The Bus is a beloved figure here in Pittsburgh, as much for his affable personality as his bruising running style. He was obviously a special talent but his presence here in the Steel City was a rare confluence of a player’s style meshing perfectly with the attitude of the town he plays for. Steeler fans love hard nosed football and they love having fun. Jerome Bettis spent is career doing both.
Or, rather, he spent his career in Pittsburgh doing both. Almost forgotten – although certainly not by him, as anybody who read his autobiography or who caught the line “I got traded to Pittsburgh, and the love came back” in yesterday’s speech – was he started with the (then) Los Angeles Rams. People often talk about the Herschel Walker trade in terms of being one of the most lopsided deals in NFL history but consider the Steelers got the 6th leading rusher in NFL history for the bargain price of a second and fourth round pick (and got a third rounder back, to boot).
No wonder Bettis made sure to give a shout out to team patriarch Dan Rooney by saying, “Mr.

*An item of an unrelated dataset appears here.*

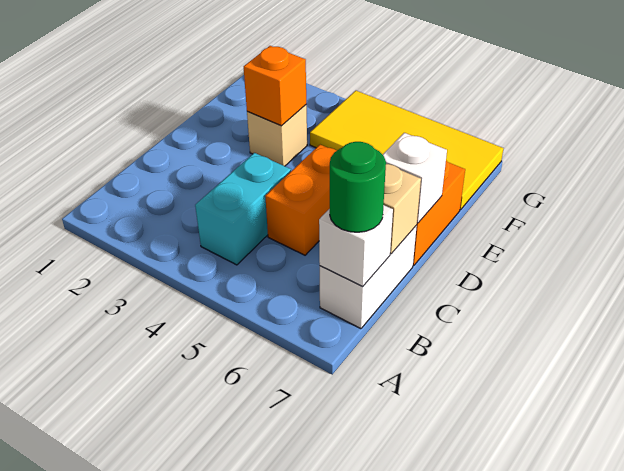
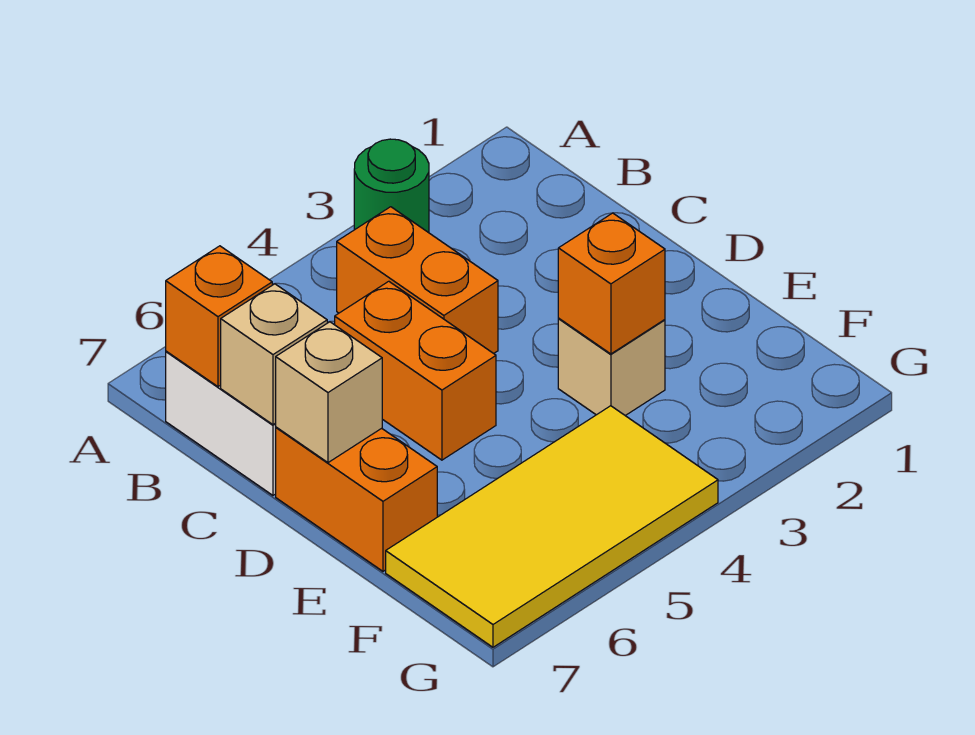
cyan brick B4:C4 level 1 -> orange brick B4:C4 level 1
white brick B7 level 2 -> orange brick B7 level 2
green round brick B7 level 3 -> green round brick A3 level 1
white brick D7 level 2 -> tan brick D7 level 2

Rooney, thank you for believing in me. For seeing the person I am first, & the football player second.”
The Bus’s career stalled with the Rams but flourished here in Pittsburgh. Once he arrived, he rewarded the faith Mr. Rooney and Bill Cowher placed in him by ripping off six consecutive 1,000 yard seasons. Which isn’t to say it was all smooth sailing. One of the great ironies is the team made the Super Bowl the year before arrived in 1996 – and would’ve won it had they not trusted bought-off-by-Jerry-Jones Neil O’Donnell and called two idiotic pass plays when they were tearing through the Cowboys on the ground – thanks in large (no pun intended) to the bruising running of Bam Morris. Morris imploded that off-season, getting busted for drugs which ultimately derailed his entire career, and led to the Steelers making the trade for Bettis.

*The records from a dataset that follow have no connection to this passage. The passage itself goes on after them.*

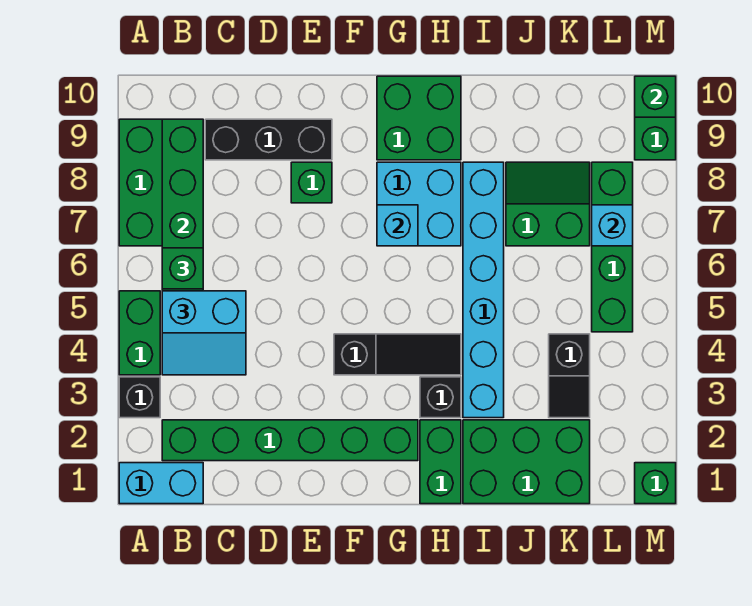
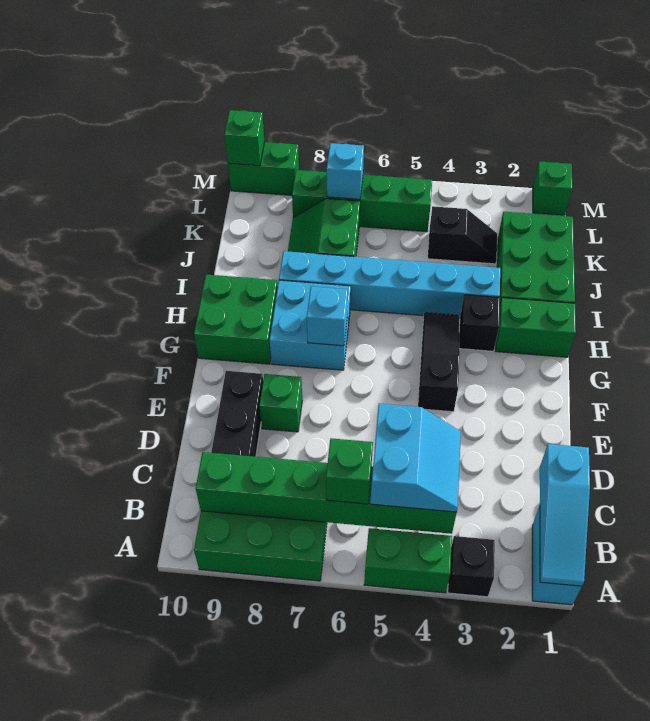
none -> cyan slope A1:C1 level 2 top C
green brick B2:G2 level 1 -> none

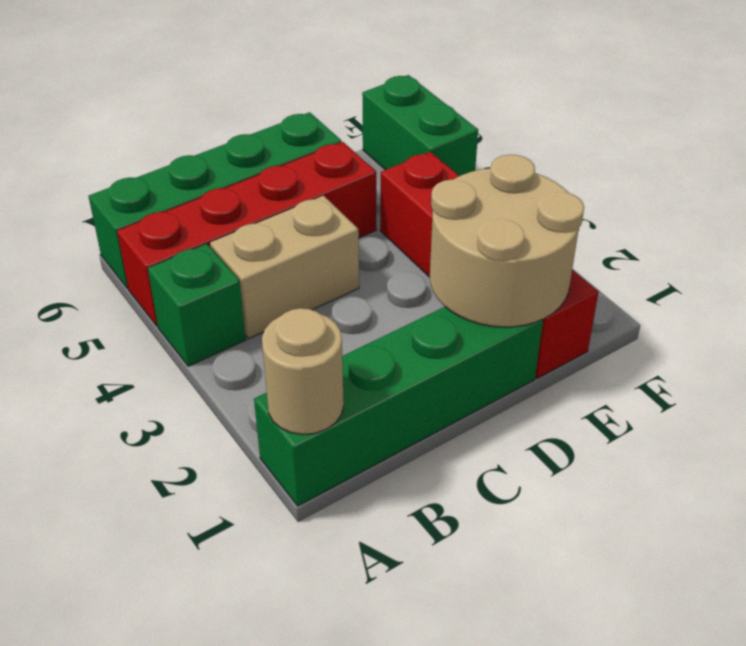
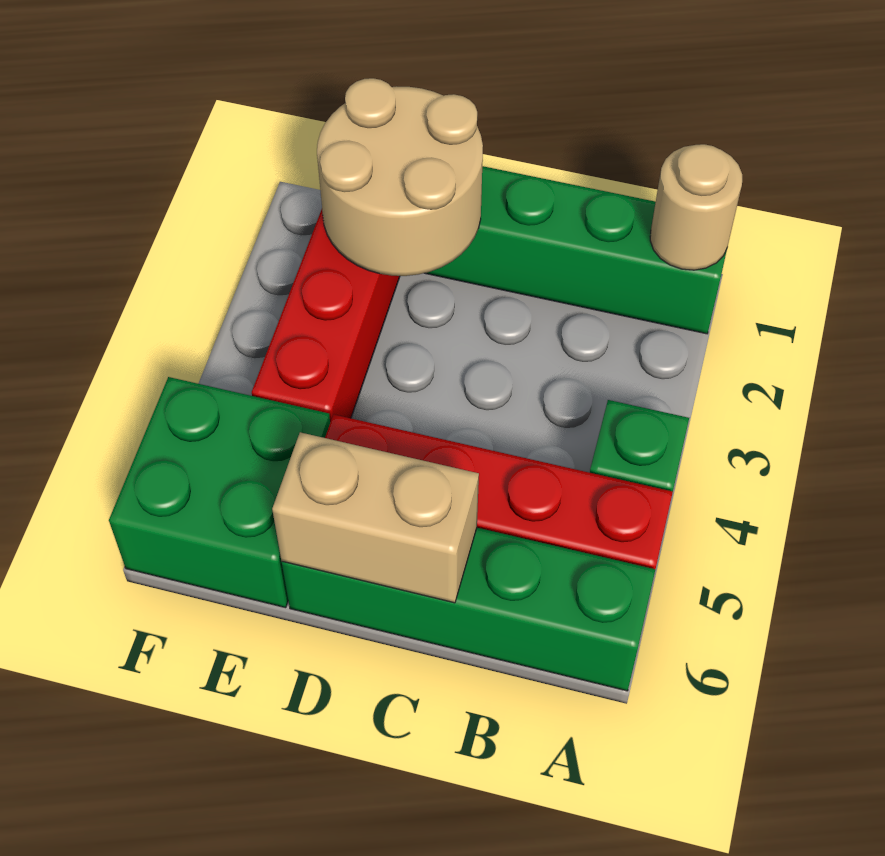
tan brick B4:C4 level 1 -> tan brick C6:D6 level 2
green brick F5:F6 level 1 -> green brick E5:F6 level 1

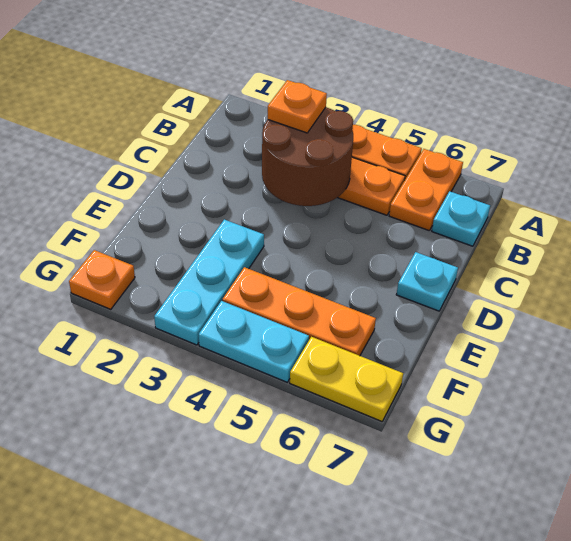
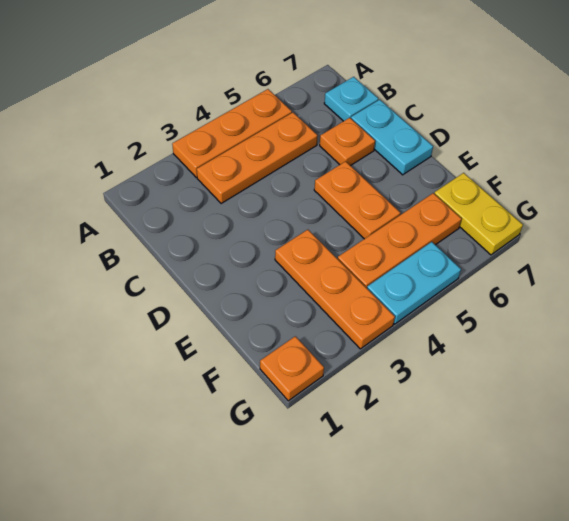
orange plate A6:B6 level 1 -> orange plate D5:E5 level 1
brown round brick B3:C4 level 2 -> none
orange plate B3 level 3 -> orange plate C6 level 1
cyan plate D7 level 1 -> cyan plate C7:D7 level 1
cyan plate E3:G3 level 1 -> orange plate E3:G3 level 1
yellow plate G6:G7 level 1 -> yellow plate F7:G7 level 1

After Bettis arrived, the team had plenty of success but another Super Bowl appearance eluded them both until what would turn out to be his final season. That final season would feature three of the four most memorable moments in his career (the fourth being the infamous Thanksgiving Coin Flip Fiasco). Despite basically losing his starting job to Fast Willie Parker, Bettis posted a 101 yard 2 TD performance in a crucial Week 14 game against the Bears that was highlighted by his epic goal line trucking of Brian Urlacher. A few weeks later, he (literally) gave Steeler Nation a heart attack when he fumbled in a Divisional Playoff game against the heavily favored Colts, only to be saved by the tackling skills of Ben Roethlisberger and a rare miss by kicker Mike Vanderjagt. Then in his final game, Super Bowl XL in his hometown of Detroit, he had the other big run, a key 12 yard rumble that ultimately iced the game.
Jerome Bettis was a favorite of many Steelers fans and I continue to wear his #36 jersey proudly to this day. If his popularity in the city long after his retirement doesn’t speak to his impact then perhaps the fact every year in draft previews the Steelers are nearly always associated with a college back who is described as “Bettis-like.” There won’t be another Bus. Thanks for the ride, Mr. Bettis. You got us where we wanted to go and now with your journey complete, it seems you’ve finally gotten off at the last stop yourself.